***** Text segment *****

    Yes, it would be interesting to look at a standard group of people who watch little television, sleep plenty hours per night, consume plenty fruits and vegetables and little fat, and who eat foods such as beans, legumes and nuts – then to divide these people into those who eat no meat and those who eat the recommended portion sizes of lean meat as part of a balanced diet and an active lifestyle. I wonder what the differences in health would be then. Probably not that great.

  • What about Colin Campbell’s The China Study for demonstrating that both meat and dairy products are bad for you? I haven’t found any credible criticism of it and can only think that other scientists are ignoring it because they can’t criticize it? Campbell has a new book out now “Whole” that explains how the system is rigged to keep people eating things that corporations churn out even though they aren’t healthy– the resulting diseases are good for health care corporations and big pharma as well as the corporations that make the so called food in the first place.

    President Bill Clinton went vegan except for occasional fish because he had heart disease that couldn’t be helped by more operations. And he seems to be doing well–what does this say to you? Dean Ornish has proven that an essentially vegan diet with low fat and whole grains reverses heart disease.
***** Study material *****
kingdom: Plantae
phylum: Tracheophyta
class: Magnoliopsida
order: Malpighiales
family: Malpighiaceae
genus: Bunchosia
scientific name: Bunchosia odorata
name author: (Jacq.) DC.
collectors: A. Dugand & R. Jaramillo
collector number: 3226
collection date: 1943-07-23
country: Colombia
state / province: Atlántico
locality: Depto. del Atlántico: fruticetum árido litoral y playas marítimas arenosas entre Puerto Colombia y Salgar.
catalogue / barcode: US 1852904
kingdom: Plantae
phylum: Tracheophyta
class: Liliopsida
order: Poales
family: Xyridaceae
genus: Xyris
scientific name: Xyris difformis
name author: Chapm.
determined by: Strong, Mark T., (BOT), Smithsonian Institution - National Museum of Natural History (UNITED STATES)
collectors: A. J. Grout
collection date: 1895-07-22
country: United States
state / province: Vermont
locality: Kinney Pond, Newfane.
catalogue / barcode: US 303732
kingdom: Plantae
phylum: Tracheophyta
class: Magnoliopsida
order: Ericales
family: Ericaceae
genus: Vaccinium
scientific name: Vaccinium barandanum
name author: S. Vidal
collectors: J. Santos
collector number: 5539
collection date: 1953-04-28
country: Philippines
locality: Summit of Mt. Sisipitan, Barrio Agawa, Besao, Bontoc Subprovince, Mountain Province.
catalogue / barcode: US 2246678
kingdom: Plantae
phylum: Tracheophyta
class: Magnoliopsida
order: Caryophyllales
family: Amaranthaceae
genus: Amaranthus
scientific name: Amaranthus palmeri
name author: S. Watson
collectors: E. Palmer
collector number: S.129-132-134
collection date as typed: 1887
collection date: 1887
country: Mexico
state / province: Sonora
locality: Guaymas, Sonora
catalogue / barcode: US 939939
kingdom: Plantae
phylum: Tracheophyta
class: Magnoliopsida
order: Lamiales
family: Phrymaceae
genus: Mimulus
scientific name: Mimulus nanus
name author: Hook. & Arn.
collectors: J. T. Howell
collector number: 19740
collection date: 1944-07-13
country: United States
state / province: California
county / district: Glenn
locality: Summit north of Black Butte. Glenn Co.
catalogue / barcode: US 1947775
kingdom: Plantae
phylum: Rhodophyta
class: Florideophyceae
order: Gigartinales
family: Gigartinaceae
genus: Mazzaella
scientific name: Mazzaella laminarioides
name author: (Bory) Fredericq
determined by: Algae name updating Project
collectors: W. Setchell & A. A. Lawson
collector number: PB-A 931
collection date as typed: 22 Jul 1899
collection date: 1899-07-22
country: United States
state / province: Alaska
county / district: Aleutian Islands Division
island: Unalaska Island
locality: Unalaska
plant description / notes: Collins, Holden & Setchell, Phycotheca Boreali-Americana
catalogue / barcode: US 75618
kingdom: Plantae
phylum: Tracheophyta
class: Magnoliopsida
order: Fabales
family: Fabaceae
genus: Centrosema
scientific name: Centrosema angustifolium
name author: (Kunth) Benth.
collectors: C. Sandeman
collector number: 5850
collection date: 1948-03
*****
List of tasks -
**1)** Answer these questions about the diet discussion.
(a) Which foods does the first paragraph name as examples of what the standard group would eat?
(b) What is the title of Colin Campbell's new book?
(c) What exception did President Bill Clinton make when he went vegan?
**2)** Quote the diet discussion from "President Bill Clinton" to "reverses heart disease.".

Answers for this exercise -
**1)**
(a) Beans, legumes and nuts.
(b) "Whole."
(c) He still ate occasional fish.

**2)**
President Bill Clinton went vegan except for occasional fish because he had heart disease that couldn’t be helped by more operations. And he seems to be doing well–what does this say to you? Dean Ornish has proven that an essentially vegan diet with low fat and whole grains reverses heart disease.